» Assignment
Could you copy, word for word, the part of the pee rocks forum thread below that opens with the words containing "What exactly is" and closes with "once a week."?

# Pee rocks??



## sarasmithhh (Oct 8, 2014)

What exactly is a pee rock? I mean the name seems to be pretty self explanatory but lol can I get one in a store? Or is it just a rock? I've been having trouble with my little siri peeing on her levels and I can't always clean it up right away and it gets gross. She has a whole bottom floor with bedding that she can pee on is she just lazy or what? And would these "pee rocks" help?


----------



## rubysrats (Jul 28, 2014)

It is just a smooth rock. I have one in the middle of the litter box with a 2-3 inch border around it with litter. They still pee elsewhere but cover the rock. I just found one outside and boiled it. I just wash it off everytime I clean the litter box. It helps a lot and I only have to change the linens once a week.


----------



## Akarah (Sep 2, 2014)

I'm still trying to get my boys to use their pee rock. Been 3 weeks now and they still peeing everywhere....


----------



## Kitterpuss (May 9, 2014)

Trouble with platforms is that they are smooth and flat just like a... pee rock! Therefore rats are attracted to pee on them. Since I covered my shelfs in fleece there is less peeing, and what does get peed on gets absorbed so its not a sticky wet mess at the end of the day.

Akarah - my boys use their pee rocks, and the use the toilet 90% of the time, but the trouble with boys is they mark, which is really a separate thing from 'going to the toilet' and aside from neutering there's not much you can do to stop it. Having said that, if your rats are young then they will pee more and poop more than older rats, so you might find they get better as they get older.


----------



## sarasmithhh (Oct 8, 2014)

So does it just need to be a big enough smooth rock that I've cleaned? And she'll pee on that if she wants


----------



## Jackie (Jan 31, 2013)

basically yes. That's all it is!


----------



## PawsandClaws (Jul 22, 2014)

You can look for rocks like that at the dollar tree. They sometimes sell them in netted baggies for a dollar. Or as someone else suggested sterilise one from your backyard.


----------



## ksaxton (Apr 20, 2014)

Look for those smooth large rocks that people decorate gardens with. My college campus has them everywhere so when I find a good one I stuff it in my backpack when no ones looking


----------



## Kitterpuss (May 9, 2014)

Haha the mad stuff having rats make us do!


----------



## DLTurner (Sep 27, 2014)

Wait so how big should it be? like pebble sized or palm sized (my palm is petite)?


----------



## LittleBird (Jun 22, 2014)

My pee rocks are not smooth pebbles like everyone else's. I got my rocks outside and I looked for quite awhile to find the perfect rocks! They are flat on the top so perfect for perching (and peeing) and I actually put two in each litter box- a small one, a little larger than a golf ball, and a big one, the size of my fist. I scrubbed them with hot water, dish detergent, and bleach before I put them to use. They were rinsed for a long time and set out in the sun to dry. My girls use their pee rocks regularly. I know this because they are sticky with pee at every litter change! I wash them down in hot water whenever I clean their boxes. (I've got 3 litter boxes in my DCN)


----------



## sarasmithhh (Oct 8, 2014)

» Information
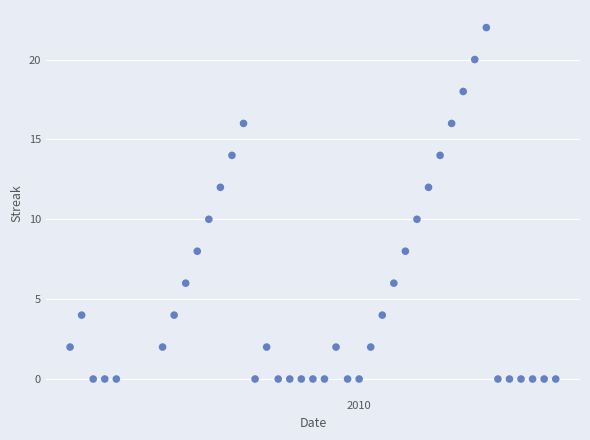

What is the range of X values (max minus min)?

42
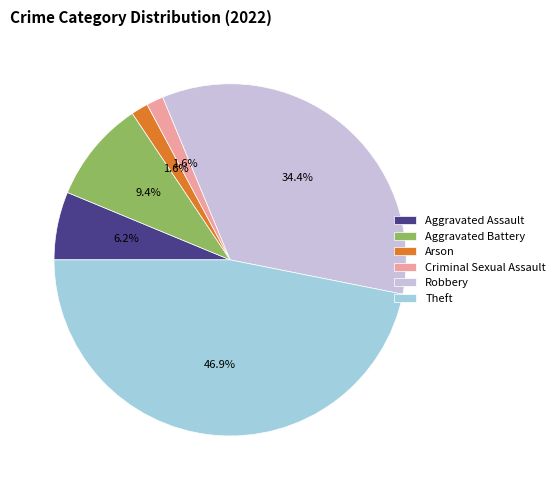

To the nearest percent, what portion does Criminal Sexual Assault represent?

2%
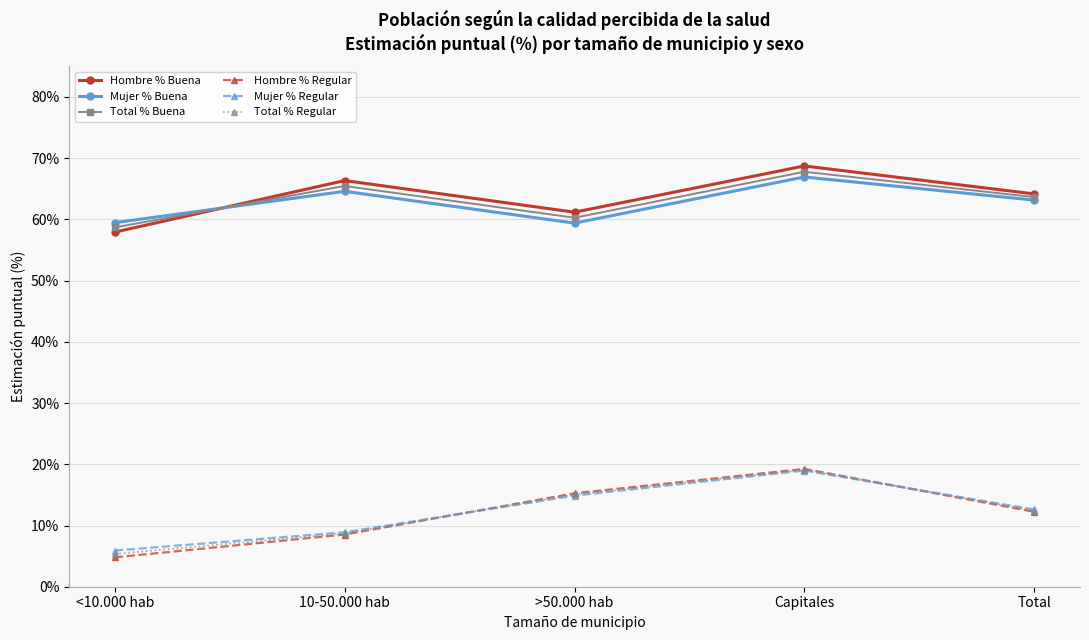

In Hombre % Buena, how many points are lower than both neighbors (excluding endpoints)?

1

* * *

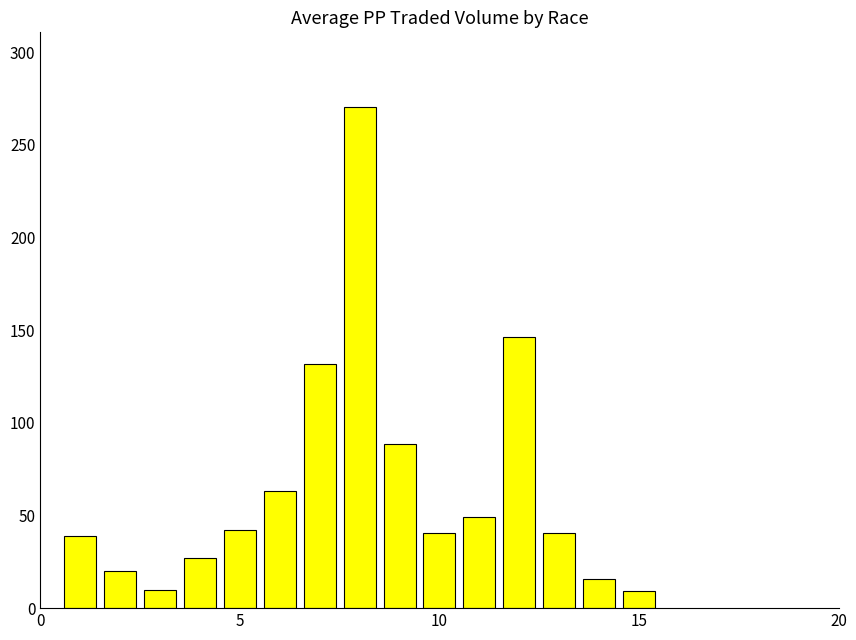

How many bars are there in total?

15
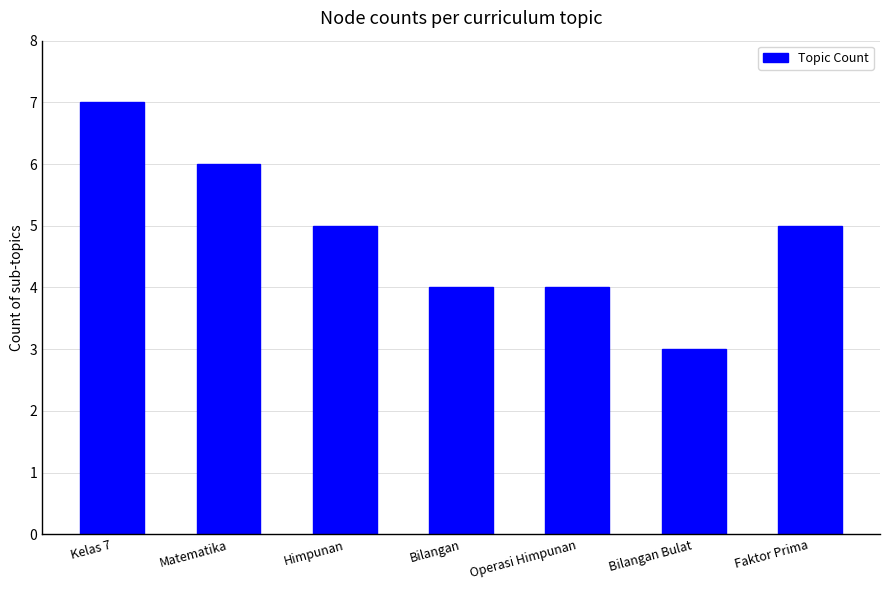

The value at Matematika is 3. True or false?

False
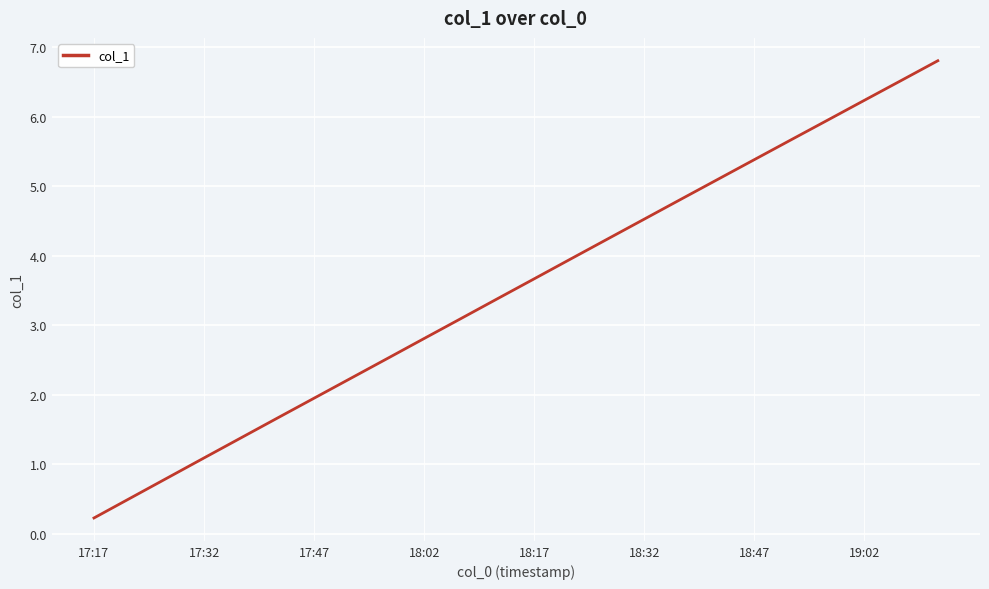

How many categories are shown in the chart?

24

--

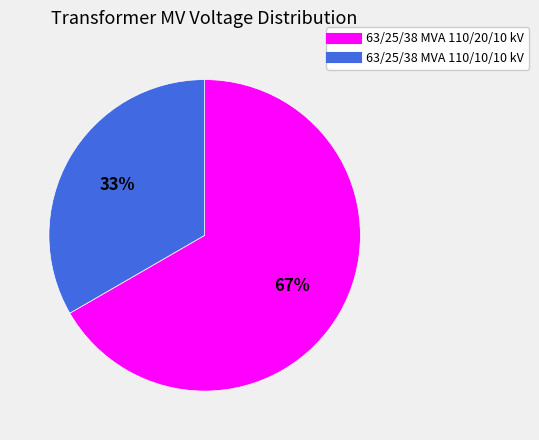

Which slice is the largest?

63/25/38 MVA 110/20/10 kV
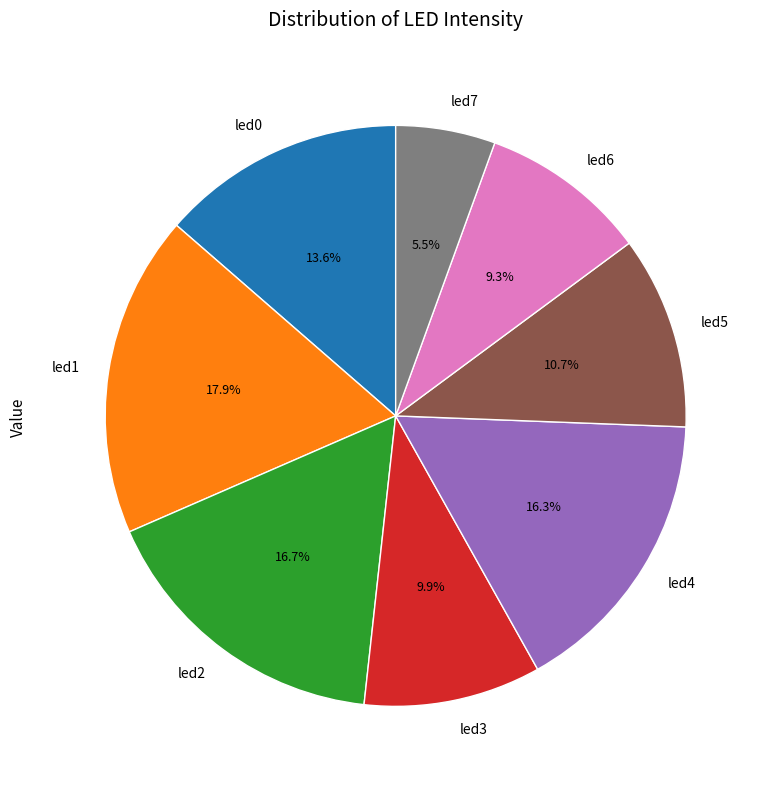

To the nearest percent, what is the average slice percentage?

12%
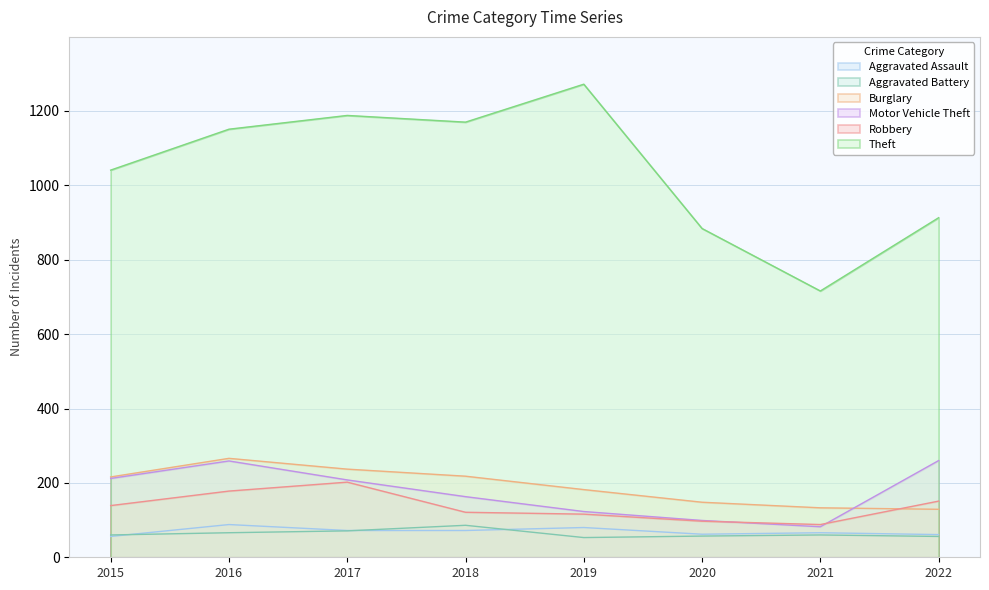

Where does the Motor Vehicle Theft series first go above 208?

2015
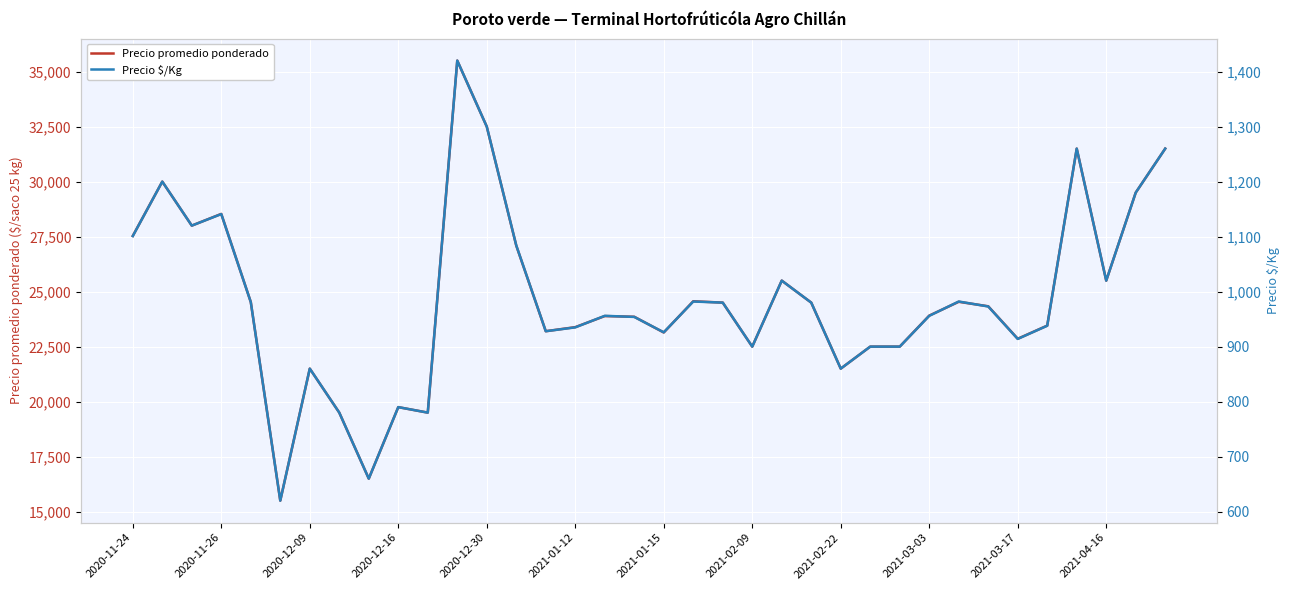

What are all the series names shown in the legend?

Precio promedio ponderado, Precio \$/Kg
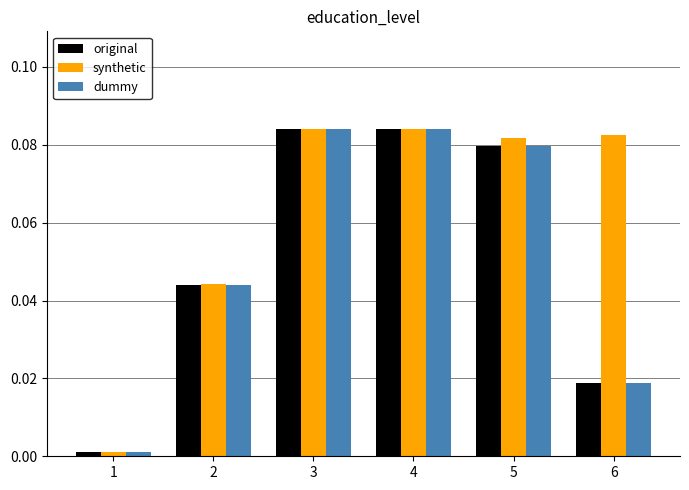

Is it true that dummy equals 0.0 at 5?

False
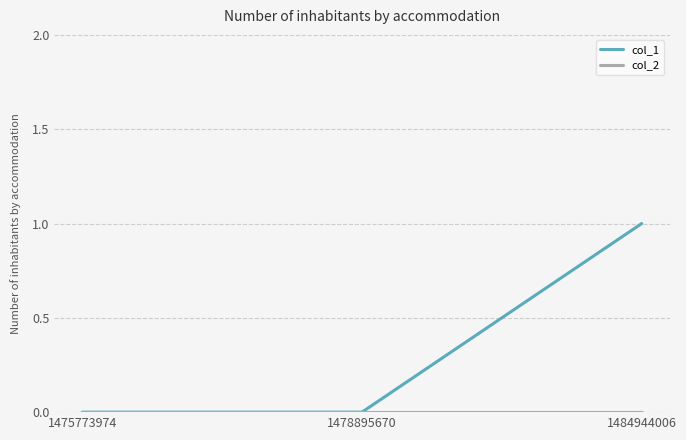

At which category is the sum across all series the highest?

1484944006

» Solution for this exercise
What exactly is a pee rock? I mean the name seems to be pretty self explanatory but lol can I get one in a store? Or is it just a rock? I've been having trouble with my little siri peeing on her levels and I can't always clean it up right away and it gets gross. She has a whole bottom floor with bedding that she can pee on is she just lazy or what? And would these "pee rocks" help?


----------



## rubysrats (Jul 28, 2014)

It is just a smooth rock. I have one in the middle of the litter box with a 2-3 inch border around it with litter. They still pee elsewhere but cover the rock. I just found one outside and boiled it. I just wash it off everytime I clean the litter box. It helps a lot and I only have to change the linens once a week.